DIRECTIONS FOR THIS TASK: Go through the data below and transcribe it exactly. Omit the images.

══ RECORDS FOR PROCESSING ══

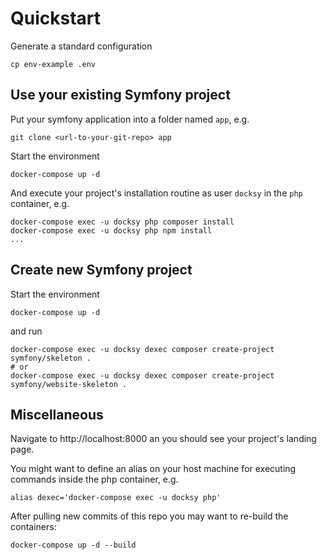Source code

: # Quickstart

Generate a standard configuration

    cp env-example .env

## Use your existing Symfony project

Put your symfony application into a folder named `app`, e.g.

    git clone <url-to-your-git-repo> app

Start the environment

    docker-compose up -d

And execute your project's installation routine  as user `docksy` in the `php` container, e.g.

    docker-compose exec -u docksy php composer install
    docker-compose exec -u docksy php npm install
    ...

## Create new Symfony project

Start the environment

    docker-compose up -d

and run

    docker-compose exec -u docksy dexec composer create-project symfony/skeleton .
    # or
    docker-compose exec -u docksy dexec composer create-project symfony/website-skeleton .

## Miscellaneous

Navigate to http://localhost:8000 an you should see your project's landing page.

You might want to define an alias on your host machine for executing commands inside the php container, e.g.

    alias dexec='docker-compose exec -u docksy php'

After pulling new commits of this repo you may want to re-build the containers:

    docker-compose up -d --build
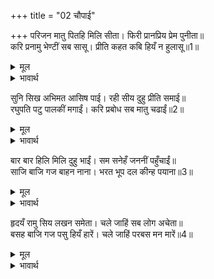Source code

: +++
title = "02 चौपाई"

+++
परिजन मातु पितहि मिलि सीता। फिरी प्रानप्रिय प्रेम पुनीता॥  
करि प्रनामु भेण्टीं सब सासू। प्रीति कहत कबि हियँ न हुलासू॥1॥  

<details><summary>मूल</summary>

परिजन मातु पितहि मिलि सीता। फिरी प्रानप्रिय प्रेम पुनीता॥  
करि प्रनामु भेण्टीं सब सासू। प्रीति कहत कबि हियँ न हुलासू॥1॥  
</details>

<details><summary>भावार्थ</summary>

प्राणप्रिय पति श्री रामचन्द्रजी के साथ पवित्र प्रेम करने वाली सीताजी नैहर के कुटुम्बियों से तथा माता-पिता से मिलकर लौट आईं। फिर प्रणाम करके सब सासुओं से गले लगकर मिलीं। उनके प्रेम का वर्णन करने के लिए कवि के हृदय में हुलास (उत्साह) नहीं होता॥1॥  
</details>

सुनि सिख अभिमत आसिष पाई। रही सीय दुहु प्रीति समाई॥  
रघुपति पटु पालकीं मगाईं। करि प्रबोध सब मातु चढाईं॥2॥  

<details><summary>मूल</summary>

सुनि सिख अभिमत आसिष पाई। रही सीय दुहु प्रीति समाई॥  
रघुपति पटु पालकीं मगाईं। करि प्रबोध सब मातु चढाईं॥2॥  
</details>

<details><summary>भावार्थ</summary>

उनकी शिक्षा सुनकर और मनचाहा आशीर्वाद पाकर सीताजी सासुओं तथा माता-पिता दोनों ओर की प्रीति में समाई (बहुत देर तक निमग्न) रहीं! (तब) श्री रघुनाथजी ने सुन्दर पालकियाँ मँगवाईं और सब माताओं को आश्वासन देकर उन पर चढाया॥2॥  
</details>

बार बार हिलि मिलि दुहु भाईं। सम सनेहँ जननीं पहुँचाईं॥  
साजि बाजि गज बाहन नाना। भरत भूप दल कीन्ह पयाना॥3॥  

<details><summary>मूल</summary>

बार बार हिलि मिलि दुहु भाईं। सम सनेहँ जननीं पहुँचाईं॥  
साजि बाजि गज बाहन नाना। भरत भूप दल कीन्ह पयाना॥3॥  
</details>

<details><summary>भावार्थ</summary>

दोनों भाइयों ने माताओं से समान प्रेम से बार-बार मिल-जुलकर उनको पहुँचाया। भरतजी और राजा जनकजी के दलों ने घोडे, हाथी और अनेकों तरह की सवारियाँ सजाकर प्रस्थान किया॥3॥  
</details>

हृदयँ रामु सिय लखन समेता। चले जाहिं सब लोग अचेता॥  
बसह बाजि गज पसु हियँ हारें। चले जाहिं परबस मन मारें॥4॥  

<details><summary>मूल</summary>

हृदयँ रामु सिय लखन समेता। चले जाहिं सब लोग अचेता॥  
बसह बाजि गज पसु हियँ हारें। चले जाहिं परबस मन मारें॥4॥  
</details>

<details><summary>भावार्थ</summary>

सीताजी एवं लक्ष्मणजी सहित श्री रामचन्द्रजी को हृदय में रखकर सब लोग बेसुध हुए चले जा रहे हैं। बैल-घोडे, हाथी आदि पशु हृदय में हारे (शिथिल) हुए परवश मन मारे चले जा रहे हैं॥4॥  
</details>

═══

TASK RESPONSE:
Source code

: # Quickstart

Generate a standard configuration

    cp env-example .env

## Use your existing Symfony project

Put your symfony application into a folder named `app`, e.g.

    git clone <url-to-your-git-repo> app

Start the environment

    docker-compose up -d

And execute your project's installation routine  as user `docksy` in the `php` container, e.g.

    docker-compose exec -u docksy php composer install
    docker-compose exec -u docksy php npm install
    ...

## Create new Symfony project

Start the environment

    docker-compose up -d

and run

    docker-compose exec -u docksy dexec composer create-project symfony/skeleton .
    # or
    docker-compose exec -u docksy dexec composer create-project symfony/website-skeleton .

## Miscellaneous

Navigate to http://localhost:8000 an you should see your project's landing page.

You might want to define an alias on your host machine for executing commands inside the php container, e.g.

    alias dexec='docker-compose exec -u docksy php'

After pulling new commits of this repo you may want to re-build the containers:

    docker-compose up -d --build
Source code

: +++
title = "02 चौपाई"

+++
परिजन मातु पितहि मिलि सीता। फिरी प्रानप्रिय प्रेम पुनीता॥  
करि प्रनामु भेण्टीं सब सासू। प्रीति कहत कबि हियँ न हुलासू॥1॥  

<details><summary>मूल</summary>

परिजन मातु पितहि मिलि सीता। फिरी प्रानप्रिय प्रेम पुनीता॥  
करि प्रनामु भेण्टीं सब सासू। प्रीति कहत कबि हियँ न हुलासू॥1॥  
</details>

<details><summary>भावार्थ</summary>

प्राणप्रिय पति श्री रामचन्द्रजी के साथ पवित्र प्रेम करने वाली सीताजी नैहर के कुटुम्बियों से तथा माता-पिता से मिलकर लौट आईं। फिर प्रणाम करके सब सासुओं से गले लगकर मिलीं। उनके प्रेम का वर्णन करने के लिए कवि के हृदय में हुलास (उत्साह) नहीं होता॥1॥  
</details>

सुनि सिख अभिमत आसिष पाई। रही सीय दुहु प्रीति समाई॥  
रघुपति पटु पालकीं मगाईं। करि प्रबोध सब मातु चढाईं॥2॥  

<details><summary>मूल</summary>

सुनि सिख अभिमत आसिष पाई। रही सीय दुहु प्रीति समाई॥  
रघुपति पटु पालकीं मगाईं। करि प्रबोध सब मातु चढाईं॥2॥  
</details>

<details><summary>भावार्थ</summary>

उनकी शिक्षा सुनकर और मनचाहा आशीर्वाद पाकर सीताजी सासुओं तथा माता-पिता दोनों ओर की प्रीति में समाई (बहुत देर तक निमग्न) रहीं! (तब) श्री रघुनाथजी ने सुन्दर पालकियाँ मँगवाईं और सब माताओं को आश्वासन देकर उन पर चढाया॥2॥  
</details>

बार बार हिलि मिलि दुहु भाईं। सम सनेहँ जननीं पहुँचाईं॥  
साजि बाजि गज बाहन नाना। भरत भूप दल कीन्ह पयाना॥3॥  

<details><summary>मूल</summary>

बार बार हिलि मिलि दुहु भाईं। सम सनेहँ जननीं पहुँचाईं॥  
साजि बाजि गज बाहन नाना। भरत भूप दल कीन्ह पयाना॥3॥  
</details>

<details><summary>भावार्थ</summary>

दोनों भाइयों ने माताओं से समान प्रेम से बार-बार मिल-जुलकर उनको पहुँचाया। भरतजी और राजा जनकजी के दलों ने घोडे, हाथी और अनेकों तरह की सवारियाँ सजाकर प्रस्थान किया॥3॥  
</details>

हृदयँ रामु सिय लखन समेता। चले जाहिं सब लोग अचेता॥  
बसह बाजि गज पसु हियँ हारें। चले जाहिं परबस मन मारें॥4॥  

<details><summary>मूल</summary>

हृदयँ रामु सिय लखन समेता। चले जाहिं सब लोग अचेता॥  
बसह बाजि गज पसु हियँ हारें। चले जाहिं परबस मन मारें॥4॥  
</details>

<details><summary>भावार्थ</summary>

सीताजी एवं लक्ष्मणजी सहित श्री रामचन्द्रजी को हृदय में रखकर सब लोग बेसुध हुए चले जा रहे हैं। बैल-घोडे, हाथी आदि पशु हृदय में हारे (शिथिल) हुए परवश मन मारे चले जा रहे हैं॥4॥  
</details>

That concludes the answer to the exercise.